2. I am constantly buying milk...... but that is ok ..... because it reminds me that my family is not stuck on drinking sodas all the time.

3. I am constantly putting gas in my suburban..... but that is ok.... because it reminds me that I am lucky enough to be able to go back and forth to many practices and spend my weekends at their ball games.

4. I am constantly tired...... but that is ok ..... because it reminds me that I am blessed to be healthy and have the ability to get out of bed everyday and go to a job that I dearly love.

5. I am constantly picking up Loren's socks and taking them to the laundry room..... but that is ok..... because it reminds me that he is here with me and I know there is no place he would rather be.
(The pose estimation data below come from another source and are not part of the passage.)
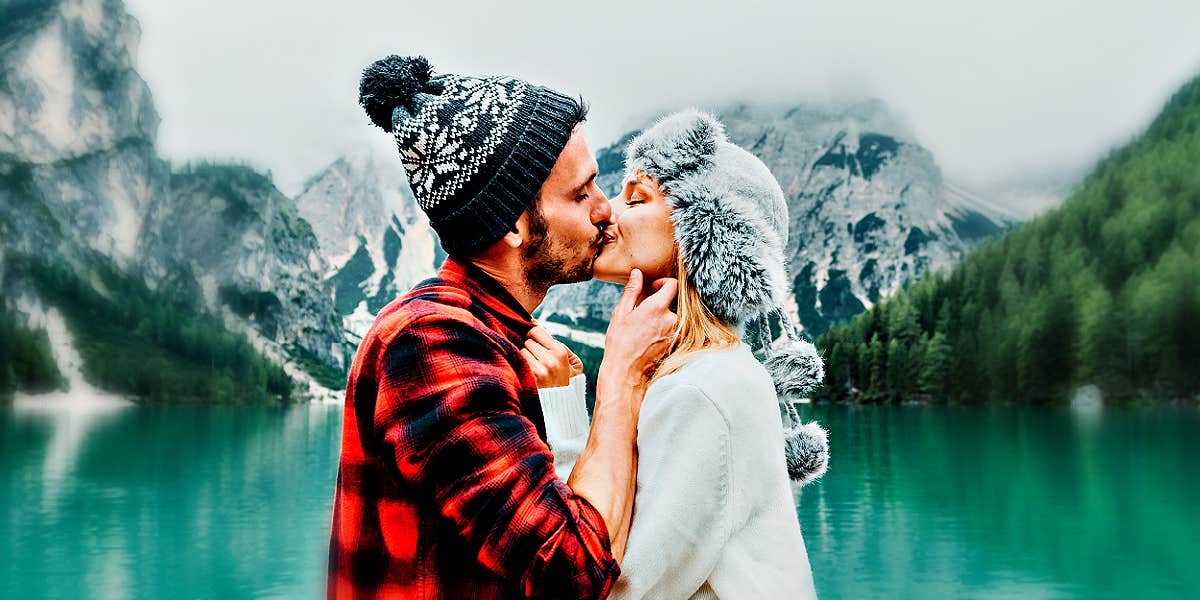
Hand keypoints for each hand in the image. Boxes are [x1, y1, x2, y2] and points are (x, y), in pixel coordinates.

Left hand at [521, 326, 581, 387]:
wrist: (560, 406)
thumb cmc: (566, 381)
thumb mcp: (573, 363)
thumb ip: (559, 344)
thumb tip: (536, 326)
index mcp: (560, 353)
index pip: (536, 330)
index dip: (531, 331)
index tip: (530, 334)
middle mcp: (549, 360)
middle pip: (527, 340)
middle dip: (530, 345)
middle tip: (535, 354)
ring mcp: (537, 370)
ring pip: (521, 350)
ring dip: (525, 355)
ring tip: (533, 364)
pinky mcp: (528, 378)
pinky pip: (518, 361)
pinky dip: (521, 363)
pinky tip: (527, 369)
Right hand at [601, 268, 678, 388]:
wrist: (626, 372)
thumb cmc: (620, 343)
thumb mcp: (621, 313)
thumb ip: (632, 290)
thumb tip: (637, 273)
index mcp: (657, 307)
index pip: (672, 284)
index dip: (663, 282)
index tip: (653, 288)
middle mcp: (671, 319)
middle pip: (672, 301)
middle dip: (659, 303)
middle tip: (643, 312)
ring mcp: (675, 333)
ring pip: (672, 316)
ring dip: (661, 317)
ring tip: (644, 329)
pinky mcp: (676, 344)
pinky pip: (673, 330)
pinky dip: (664, 330)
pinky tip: (649, 339)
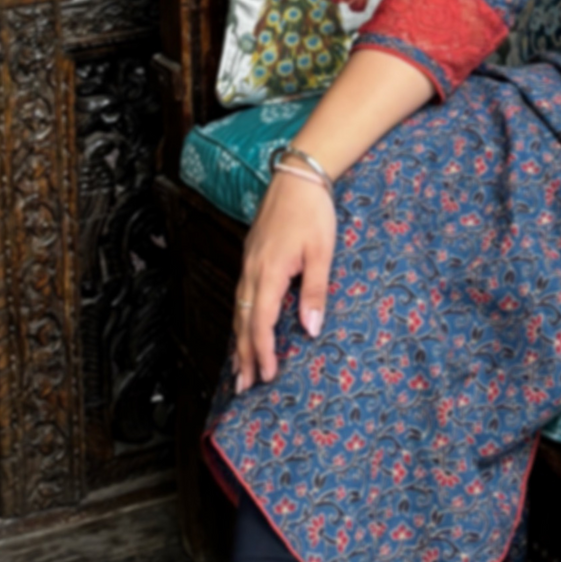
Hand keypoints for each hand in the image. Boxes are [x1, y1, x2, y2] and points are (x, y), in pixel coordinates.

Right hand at [233, 168, 335, 391]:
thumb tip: (310, 329)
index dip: (262, 352)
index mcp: (269, 272)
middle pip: (243, 321)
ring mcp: (248, 262)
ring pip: (239, 309)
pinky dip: (240, 318)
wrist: (297, 175)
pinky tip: (244, 326)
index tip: (265, 376)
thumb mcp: (322, 253)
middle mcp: (252, 270)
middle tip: (243, 386)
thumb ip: (315, 292)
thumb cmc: (313, 211)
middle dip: (243, 355)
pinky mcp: (250, 255)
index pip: (262, 323)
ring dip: (238, 340)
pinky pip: (241, 295)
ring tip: (239, 367)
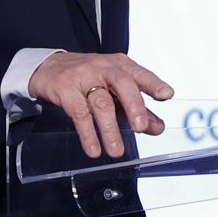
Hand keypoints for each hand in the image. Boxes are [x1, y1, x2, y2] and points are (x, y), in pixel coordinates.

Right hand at [28, 52, 173, 158]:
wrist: (50, 68)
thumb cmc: (89, 77)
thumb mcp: (114, 88)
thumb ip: (136, 108)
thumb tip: (157, 127)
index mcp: (120, 65)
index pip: (140, 74)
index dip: (154, 84)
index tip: (166, 95)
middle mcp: (104, 68)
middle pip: (122, 83)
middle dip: (134, 106)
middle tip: (141, 127)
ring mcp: (84, 78)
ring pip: (101, 103)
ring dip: (110, 129)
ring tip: (117, 151)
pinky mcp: (66, 90)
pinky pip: (79, 114)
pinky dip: (88, 134)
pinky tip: (94, 149)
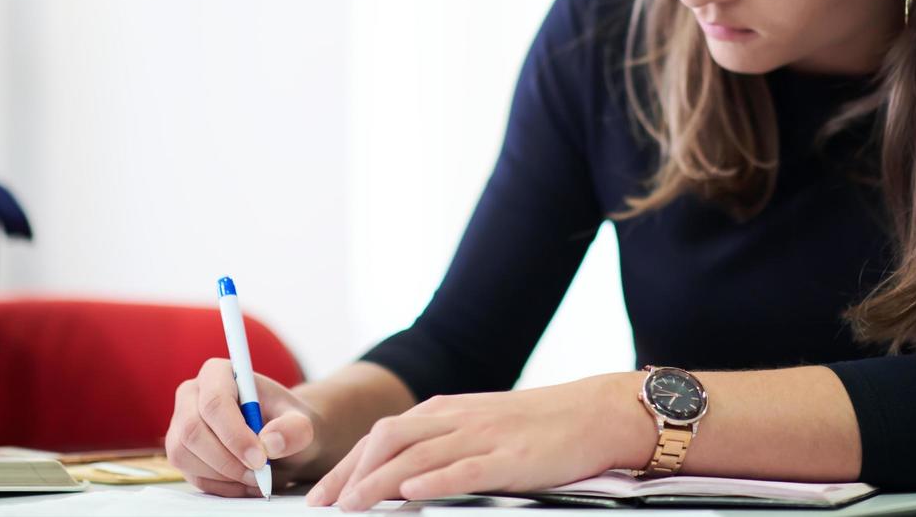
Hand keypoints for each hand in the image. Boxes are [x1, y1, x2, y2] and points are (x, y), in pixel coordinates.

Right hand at [166, 358, 323, 496]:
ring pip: (185, 455)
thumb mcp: (302, 423)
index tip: (261, 458)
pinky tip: (244, 482)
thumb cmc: (287, 424)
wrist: (280, 440)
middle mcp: (192, 394)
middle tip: (260, 474)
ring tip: (257, 477)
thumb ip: (294, 429)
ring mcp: (180, 424)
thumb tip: (270, 442)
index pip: (214, 402)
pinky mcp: (180, 452)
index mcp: (218, 372)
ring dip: (224, 475)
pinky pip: (190, 475)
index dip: (234, 434)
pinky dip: (220, 486)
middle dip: (227, 460)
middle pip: (193, 431)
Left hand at [305, 374, 638, 511]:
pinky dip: (436, 479)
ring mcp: (484, 435)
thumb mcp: (480, 427)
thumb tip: (400, 474)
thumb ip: (442, 443)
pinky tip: (413, 492)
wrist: (593, 413)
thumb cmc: (538, 427)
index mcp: (447, 411)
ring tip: (352, 506)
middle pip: (388, 439)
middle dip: (350, 473)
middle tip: (324, 506)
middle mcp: (458, 418)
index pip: (383, 434)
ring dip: (379, 480)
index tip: (321, 494)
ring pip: (418, 453)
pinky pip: (466, 467)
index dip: (348, 463)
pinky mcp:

6. I am constantly creeping on my niece's, nephew's and nephew-in-law's facebook pages because they are not around anymore as much as I want them to be.... but that is ok..... it reminds me of all of the memories I have of them that I will never let go of.

7. I am constantly hugging and kissing my babies.... but that is ok.... it reminds me of how quickly they will be gone and I cannot hardly stand the thought of that.


8. I am constantly missing my Daddy..... but that is ok..... or at least for the moment it is..... because it reminds me that I was so deeply blessed to be the daughter of Muriel Cooper and I am anxiously awaiting the day to get to talk to him again.

9. I am constanly in awe of my Momma..... she is the strongest, kindest person that I know.

10. I am constantly reminded that life is too short to spend criticizing others. You should be happy with who they are.... not who you want them to be because you just might end up without them.